Now that I'm a little older, I've taken the time to actually learn many of the traditions involved. One of these traditions would be the process involved in a couple deciding to marry in Nigeria.
There are 3 major tribes in Nigeria (Igbo, Yoruba, and Hausa) For the purposes of this post, I will detail both customary Igbo and Yoruba traditions (which I will break up into 2 posts). From the research I've done, Hausa traditions are somewhat similar to both Igbo and Yoruba traditions. Both traditions have 2 parts to them which involve (1) a family introduction and (2) a marriage (engagement) ceremony (done in the way of the ancestors)
First up, Igbo tradition.
Introduction - Ikwu Aka (Knocking)
After a period of courtship, the groom to be's family will visit the bride to be's family to be introduced and state their intention. The groom to be will usually visit with immediate family members.
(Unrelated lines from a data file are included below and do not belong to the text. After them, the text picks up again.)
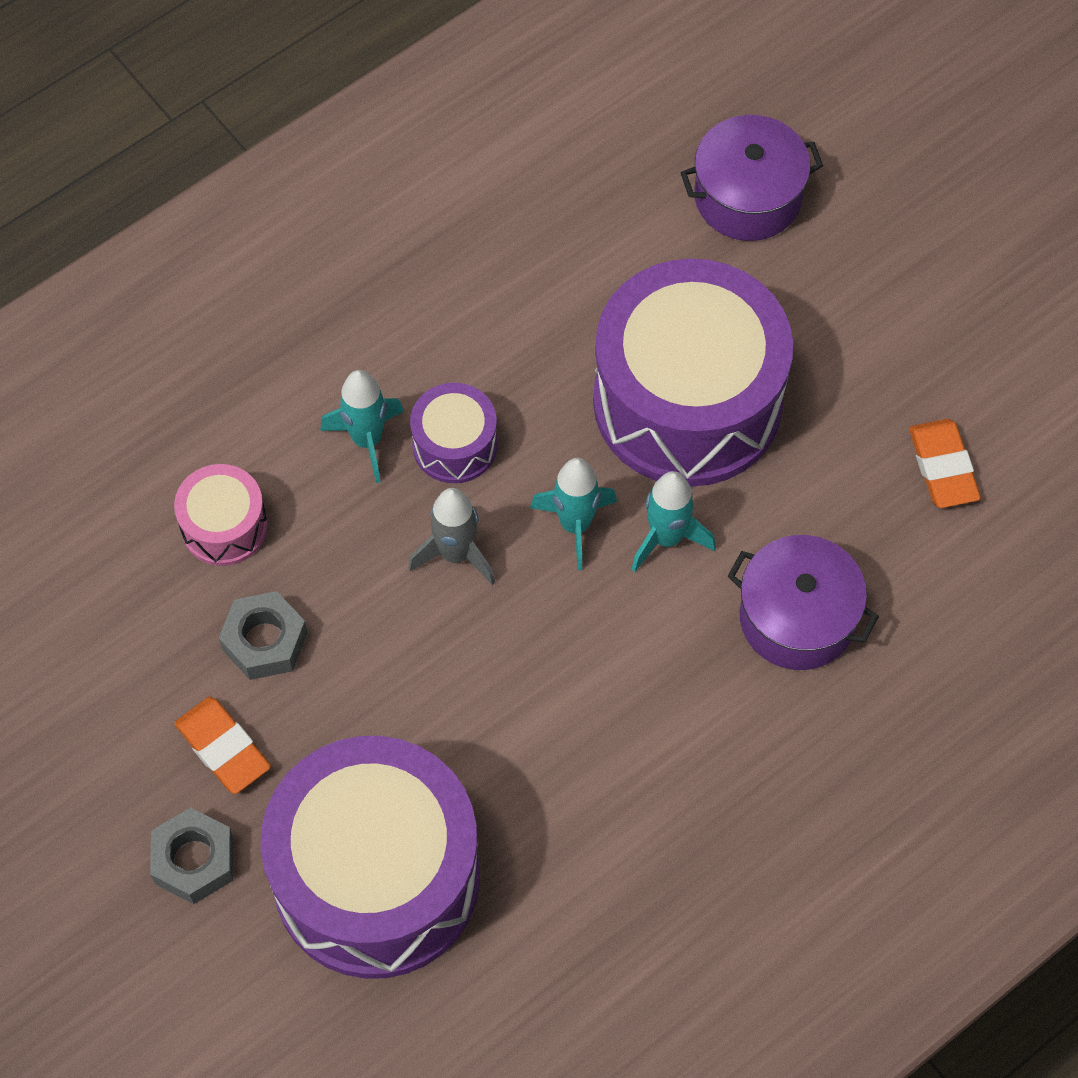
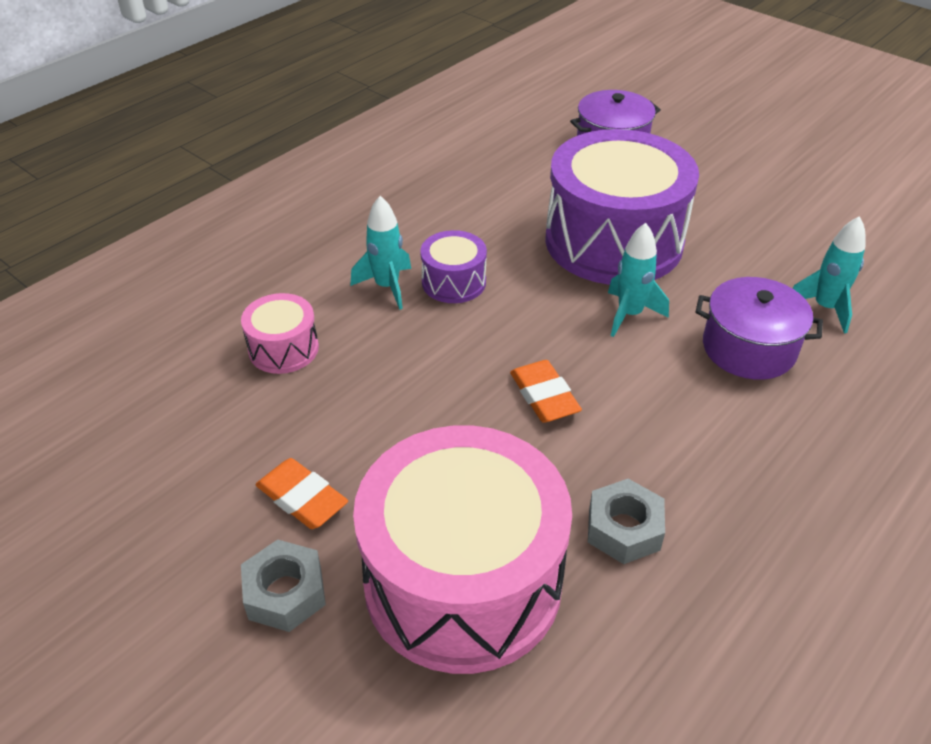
camera: 10 degrees left, 20 degrees down
(264, 641) = (327, 417): grey nut -> grey nut (624, 529)
(376, 877) = (463, 581): purple drum -> pink drum
(456, 554) = (472, 343): grey rocket -> none
(575, 525) = (558, 315): turquoise rocket -> turquoise rocket (825, 308)
(942, 467) = (807, 254): orange eraser -> orange eraser (544, 396)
If immediate family is not available, any elder relative/family friend is also acceptable.
Once this is done, the groom to be's family will leave and return at an agreed upon time. During this time, it gives the bride to be's family opportunity to "investigate" the groom to be's family (if necessary) and also prepare for the next step.
When the groom to be's family returns, they will bring wine, drinks, food, kola nut, etc., as gifts for the bride to be's family. They will then, again, state their intent with the bride to be. Usually at this time, the bride to be is in another room. When the intent is stated, the bride to be will come out and confirm that the groom to be is someone she is interested in marrying.
As a symbol of hospitality and acceptance, kola nut is used by the elders of the ritual during the prayer and blessing. Once this is completed, it is passed around to others to eat. The food and drinks will be served to show unity and good faith. At this time, a gift list is also provided to the groom to be's family. This list can include anything from items of food to gold watches or expensive fabric. It will depend on the family. The items included must be brought to the traditional marriage ceremony. A date will be set for this ceremony.

Photo Source
Traditional Marriage (Engagement) - Igba Nwku
The traditional marriage could be a small event only including family and close friends or a big event including the whole "village". To begin the ceremony, usually there is music and entertainment. The groom's family presents the gifts requested on the gift list and the bride's family also welcomes them. At this time, the bride is, again, hidden away with her asoebi (similar to bridesmaids) girls. The bride and asoebi girls will dance out and greet the crowd and go sit with her family.
**The Igbo equivalent for aso ebi is Akwa Nde Mbiriechi, but, in general, was never used previously. It's only been in recent times that Igbos have begun to include "family uniform" during the traditional marriage which has consistently been a Yoruba tradition.**

Photo source
After opening prayer and blessing from the bride's father, he will hand a glass of palm wine (or any other drink) to the bride. The bride is then to take the glass and find her groom in the crowd. When she finds him, she offers him the drink and he will drink it in confirmation. The couple will then greet their families together. Further prayers and blessing will be given, and the couple will also dance for the crowd so that they may "spray" money.

Photo Source
The couple is now MARRIED!!!
Article Source
**This process is a general summary of introduction and traditional marriage in the Igbo culture. I'm sure that individual families and smaller similar tribes may do things slightly differently.**
I've showcased a couple of Igbo traditional marriages here on the blog and you can check them out here and here.
Next month, I'll present traditional marriage in the way of the Yoruba tribe. More on the way!!!

5 comments:
mmmm glad to see you know your heritage *lp8 shrug*
Good summary, but note that "Aso Ebi" is a Yoruba phrase that means "cloth of the family" literally, but means the clothes worn by family members. The girls that come out with the bride are usually her friends/young female relatives and are also dressed similarly, but this is a very different culture than the Yoruba Aso Ebi.
@ Tori: Thanks for the comment!!! You're right that it's a Yoruba word. It's so common for every tribe to have aso ebi at this point that I decided to include it as a part of this summary.
tHANK YOU Tori...i was going the comment about the blogger adding aso ebi (which is a yoruba element now being borrowed by Igbos) to talk about Igbo marriage....Aso Ebi is Yoruba so blogger please research the Igbo equivalent (if there is one)!